Another important thing to consider is what happens if you lose your job. Will you have insurance to cover these costs? If not, how will you afford them? Do you have a backup plan for covering your medical costs? This can include staying on your parents’ health insurance until you’re 26 years old (many plans allow young adults to stay on their parents’ coverage), getting coverage through a domestic partner, or becoming an entrepreneur by starting a side business that offers employee benefits. Also make sure to look into government programs like Medicaid, which covers low-income people in some states. It’s also worth considering social impact bonds, which allow private companies to create programs with public money and then get paid based on whether they work or not.

9) Do I need prescription drug coverage?

Many prescription drugs are covered by health insurance, but there are a few types that aren’t. For example, most medical plans only cover drugs that fall under Medicare Part D’s coverage gap (the donut hole) if they’re used to treat specific conditions. The donut hole begins once you reach a certain threshold in spending; if you hit that point, your plan will cover some of your costs, but if you surpass it—especially in one year—you may have to pay all of your drug costs out-of-pocket. Make sure you know what prescription drugs are covered by your plan so you can decide whether or not it makes sense to buy a separate plan for prescriptions.

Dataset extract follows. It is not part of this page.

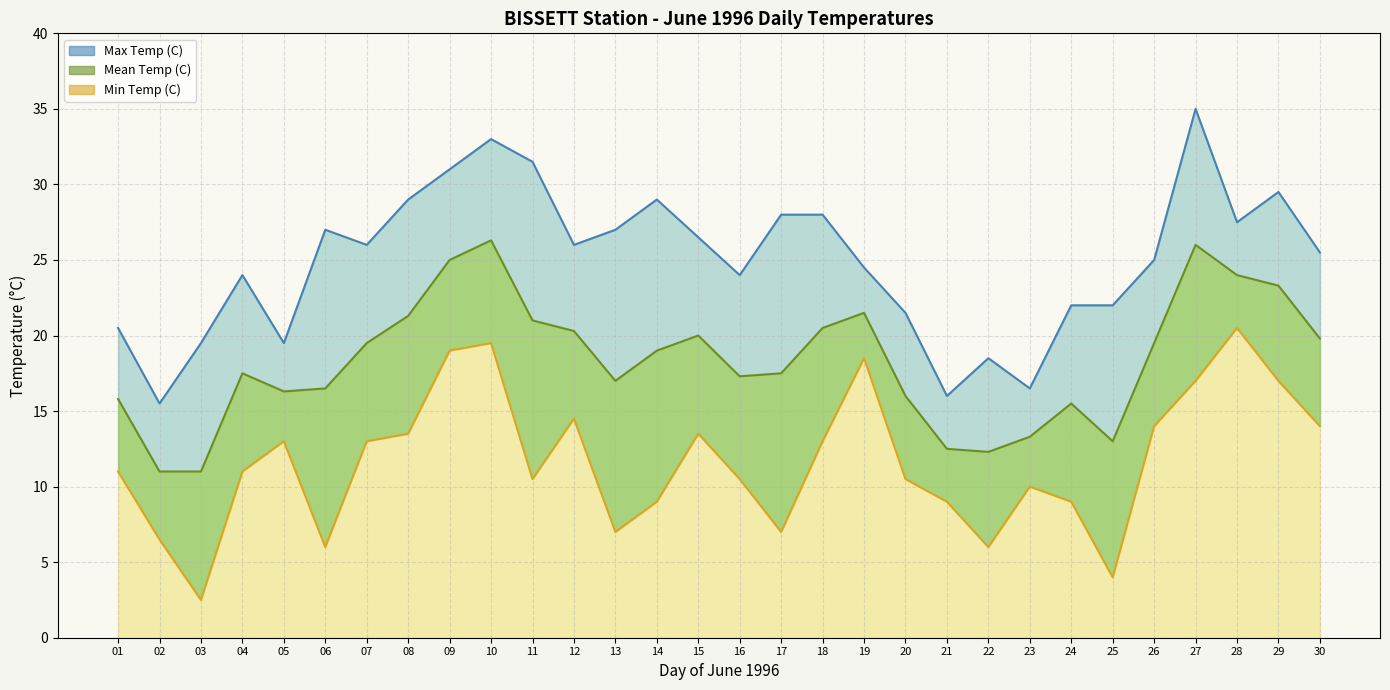

What is the sum of all Mean Temp (C) values?

549.5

10) Don’t forget the dental plan.

Believe it or not, oral health is incredibly important. Just ask your dentist—many people don’t schedule regular checkups as they should. In fact, research shows that 40% of Americans haven’t seen a dentist in more than five years! That kind of neglect means you could be missing out on preventative dental care to keep your teeth and gums healthy. A quick trip to your dentist could reveal serious issues like cavities or gum disease, so if you’re guilty of neglecting your teeth, start by scheduling an appointment right away! Afterward, talk to your insurance provider about a dental plan; most major plans include one at no extra cost. If yours doesn’t, consider switching providers until you find one that does.


Always check to make sure you have adequate coverage and keep track of how much it costs. Unfortunately, that includes learning about all sorts of terms, like coinsurance and deductibles. But it’s not nearly as complicated as your medical plan is set up to make it seem. Always stay on top of your health insurance benefits and know when to ask for help from experts. The best thing you can do for yourself is to learn all you can about what health insurance does (and doesn’t) cover so that you don’t waste time or money unnecessarily when dealing with a claim.